Tuti Jail saat berada di gunung. Foto: https://www.instagram.com/tuti_jail/
“Jadi, itu salah satu saat-saat yang paling membahagiakan saya, karena, melihat anak saya, sampai di puncak gunung Semeru. Kebahagiaan yang tidak bisa terbayarkan. Saya dapat menginjakkan kaki di puncak Mahameru bersama putra saya.

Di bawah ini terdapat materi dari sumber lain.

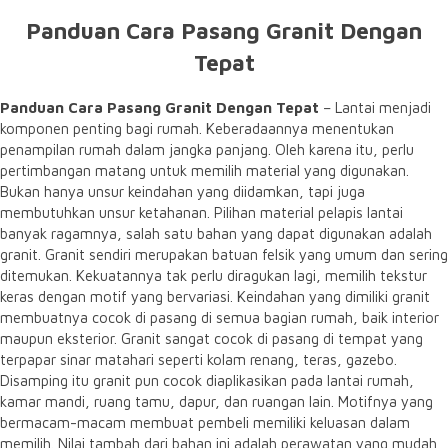
Panduan Cara Pasang Granit Dengan
Tepat
Panduan Cara Pasang Granit Dengan Tepat
– Lantai menjadi
komponen penting bagi rumah. Keberadaannya menentukan
penampilan rumah dalam jangka panjang. Oleh karena itu, perlu
pertimbangan matang untuk memilih material yang digunakan.
Bukan hanya unsur keindahan yang diidamkan, tapi juga
membutuhkan unsur ketahanan. Pilihan material pelapis lantai
banyak ragamnya, salah satu bahan yang dapat digunakan adalah
granit. Granit sendiri merupakan batuan felsik yang umum dan sering
ditemukan. Kekuatannya tak perlu diragukan lagi, memilih tekstur
keras dengan motif yang bervariasi. Keindahan yang dimiliki granit
membuatnya cocok di pasang di semua bagian rumah, baik interior
maupun eksterior. Granit sangat cocok di pasang di tempat yang
terpapar sinar matahari seperti kolam renang, teras, gazebo.
Disamping itu granit pun cocok diaplikasikan pada lantai rumah,
kamar mandi, ruang tamu, dapur, dan ruangan lain. Motifnya yang
bermacam-macam membuat pembeli memiliki keluasan dalam
memilih. Nilai tambah dari bahan ini adalah perawatan yang mudah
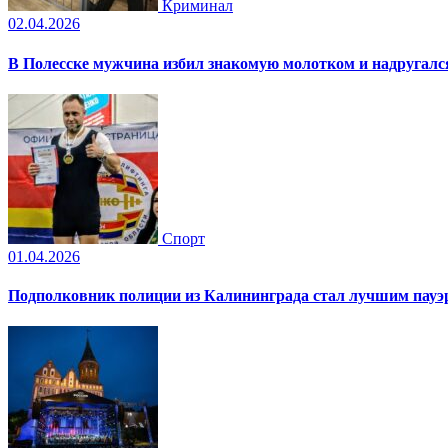
Криминал
02.04.2026
В Полесске мужчина избил знакомую молотком и надругал
Спорт
01.04.2026
Подполковник полиции из Калининграда стал лучшим пауэр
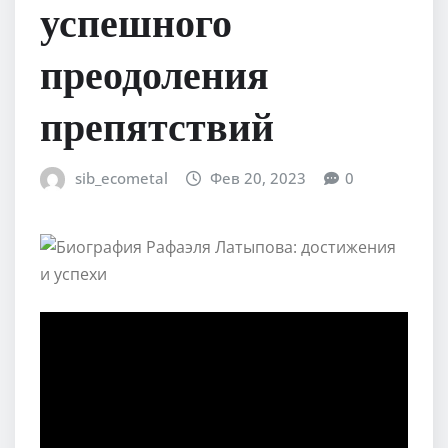
успешного
преодоления
препятствий
sib_ecometal
Фев 20, 2023
0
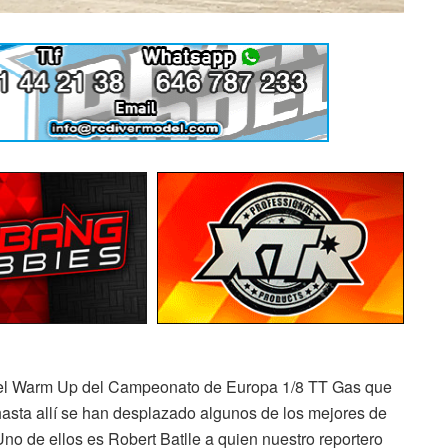
g el Warm Up del Campeonato de Europa 1/8 TT Gas que
hasta allí se han desplazado algunos de los mejores de
no de ellos es Robert Batlle a quien nuestro reportero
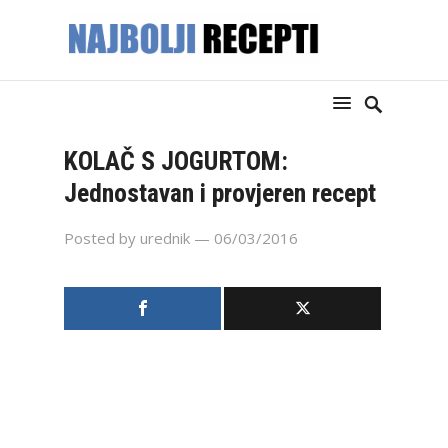
KOLAČ S JOGURTOM:
Jednostavan i provjeren recept
Posted by
urednik
— 06/03/2016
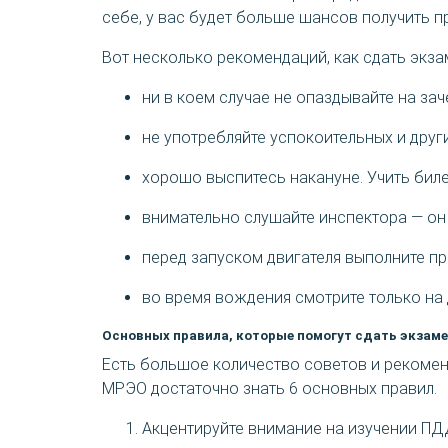
себе, у вас будет больше шансов получить п
Вот несколько рекомендаций, как сдать экз
ни в коем случае не опаздывайте на зач
не употребляйте успокоительных и друг
хорошо выспитесь накануне. Учить биле
внимательно слушайте инспектора — он
перед запуском двигателя выполните пр
во время вождения смотрите только на 
Основных правила, которые помогут сдать экзамен
Есть большое количество советов и рекомен
МРЭО достаточно знать 6 основных правил.
Акцентируйте внимание на изучении ПДД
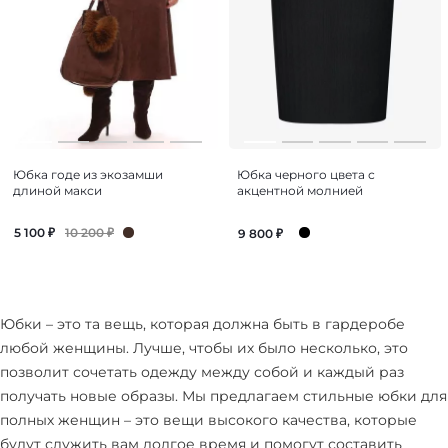
Юбка годе из экозамши
Юбка черного цвета с
длиной макси
акцентной молнией
10 200
₽
5 100
₽
9 800
₽
Юбки – это та вещь, которая должна быть в гардеробе
любой женщины. Лучше, чтобы их было несколько, это
позволит сочетать одежду между собой и каждый раз
получать новые образы. Мы предлагаем стильные юбки для
полных женщин – это вещи высокого качества, которые
будут служить вам долгое время и помогут составить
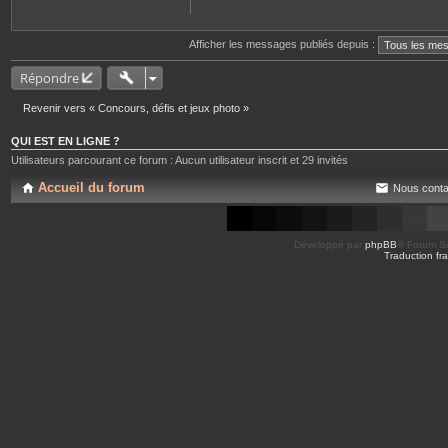
Afficher les messages publiés depuis :
Répondre
Revenir vers « Concours, défis et jeux photo »
QUI EST EN LIGNE ?
Utilisateurs parcourant ce forum : Aucun utilisateur inscrit et 29 invités
Accueil du forum
Nous conta
Développé par
phpBB
® Forum So
Traduction fra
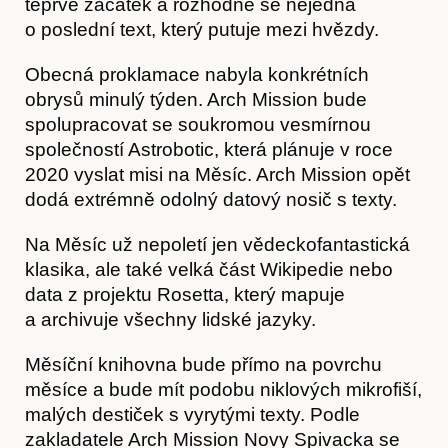
teprve začátek a rozhodně se nejedná
o poslední text, který putuje mezi hvězdy.
Články
Obecná proklamace nabyla konkrétních
obrysů minulý týden. Arch Mission bude
spolupracovat se soukromou vesmírnou
společností Astrobotic, která plánuje v roce
2020 vyslat misi na Měsíc. Arch Mission opět
dodá extrémně odolný datový nosič s texty.
Na Měsíc už nepoletí jen vědeckofantastická
klasika, ale také velká část Wikipedie nebo
Časopis
data z projektu Rosetta, který mapuje
a archivuje všechny lidské jazyky.
Měsíční knihovna bude přímo na povrchu
měsíce a bude mít podobu niklových mikrofiší,
malých destiček s vyrytými texty. Podle
zakladatele Arch Mission Novy Spivacka se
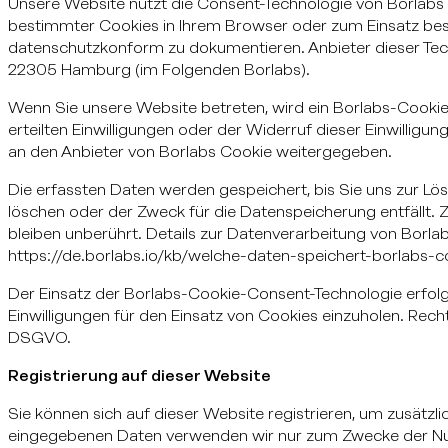
Unsere Website nutzt die Consent-Technologie von Borlabs 
bestimmter Cookies in Ihrem Browser oder zum Einsatz bes
datenschutzkonform zu dokumentieren. Anbieter dieser Te
22305 Hamburg (im Folgenden Borlabs).
Wenn Sie unsere Website betreten, wird ein Borlabs-Cookie 
erteilten Einwilligungen oder der Widerruf dieser Einwillig
an den Anbieter von Borlabs Cookie weitergegeben.
Die erfassten Daten werden gespeichert, bis Sie uns zur L
löschen oder der Zweck für die Datenspeicherung entfällt.
bleiben unberührt. Details zur Datenverarbeitung von Borlab
https://de.borlabs.io/kb/welche-daten-speichert-borlabs-co
Der Einsatz der Borlabs-Cookie-Consent-Technologie erfolg
Einwilligungen für den Einsatz von Cookies einzuholen. Rechtsg
DSGVO.
Registrierung auf dieser Website
Sie können sich auf dieser Website registrieren, um zusätzli
eingegebenen Daten verwenden wir nur zum Zwecke der Nut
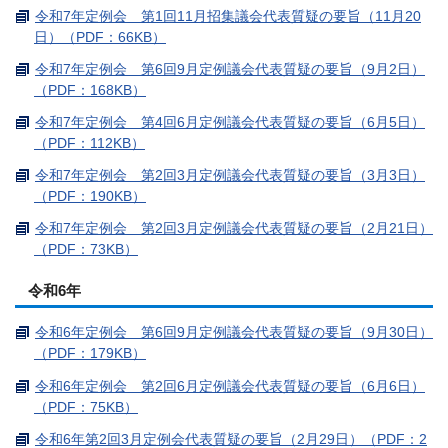
令和7年定例会 第1回11月招集議会代表質疑の要旨（11月20
日）（PDF：66KB）
令和7年定例会 第6回9月定例議会代表質疑の要旨（9月2日）
（PDF：168KB）
令和7年定例会 第4回6月定例議会代表質疑の要旨（6月5日）
（PDF：112KB）
令和7年定例会 第2回3月定例議会代表質疑の要旨（3月3日）
（PDF：190KB）
令和7年定例会 第2回3月定例議会代表質疑の要旨（2月21日）
（PDF：73KB）
令和6年
令和6年定例会 第6回9月定例議会代表質疑の要旨（9月30日）
（PDF：179KB）
令和6年定例会 第2回6月定例議会代表質疑の要旨（6月6日）
（PDF：75KB）
令和6年第2回3月定例会代表質疑の要旨（2月29日）（PDF：2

Perjalan turun pun tidak kalah beratnya untuk saya, yang saat itu sudah memasuki usia 48 tahun dan Fadhil 10 tahun. Dan akhirnya sampai kembali di Ranu Kumbolo. Begitu berartinya pendakian Semeru ini, membuat cerita pendakian ini terbawa terus hingga setahun,” sambungnya.
ADVERTISEMENT
Melihat kondisi Semeru sekarang, Tuti berharap tidak terjadi erupsi yang lebih besar lagi hingga dapat memaksa orang-orang yang ada di sekitarnya untuk mengungsi. Cukup erupsi kecil saja, sehingga tetap aman. Karena, lingkungan Semeru itu sangat indah. Khususnya kawasan Ranu Kumbolo. Menurutnya, kalau ada kesempatan, akan kembali mendaki ke sana. Ia juga berharap, para pendaki dapat menjaga kebersihan dan kelestarian Semeru. Sehingga, semua orang dapat menikmatinya.
Kita semua berharap, erupsi semeru yang terjadi saat ini, tidak berlangsung lama dan hanya geliatnya sesaat. Jadi, biarkan saja Semeru demikian dulu. Karena, setelahnya tanah sekitar kawasan Semeru akan menjadi lebih subur sebagai media bertani masyarakat sekitarnya yang telah beratus tahun merasakan keberkahan tersebut.
Para pendaki saat menanti matahari terbit di puncak Mahameru. Foto: Harley Sastha (2013).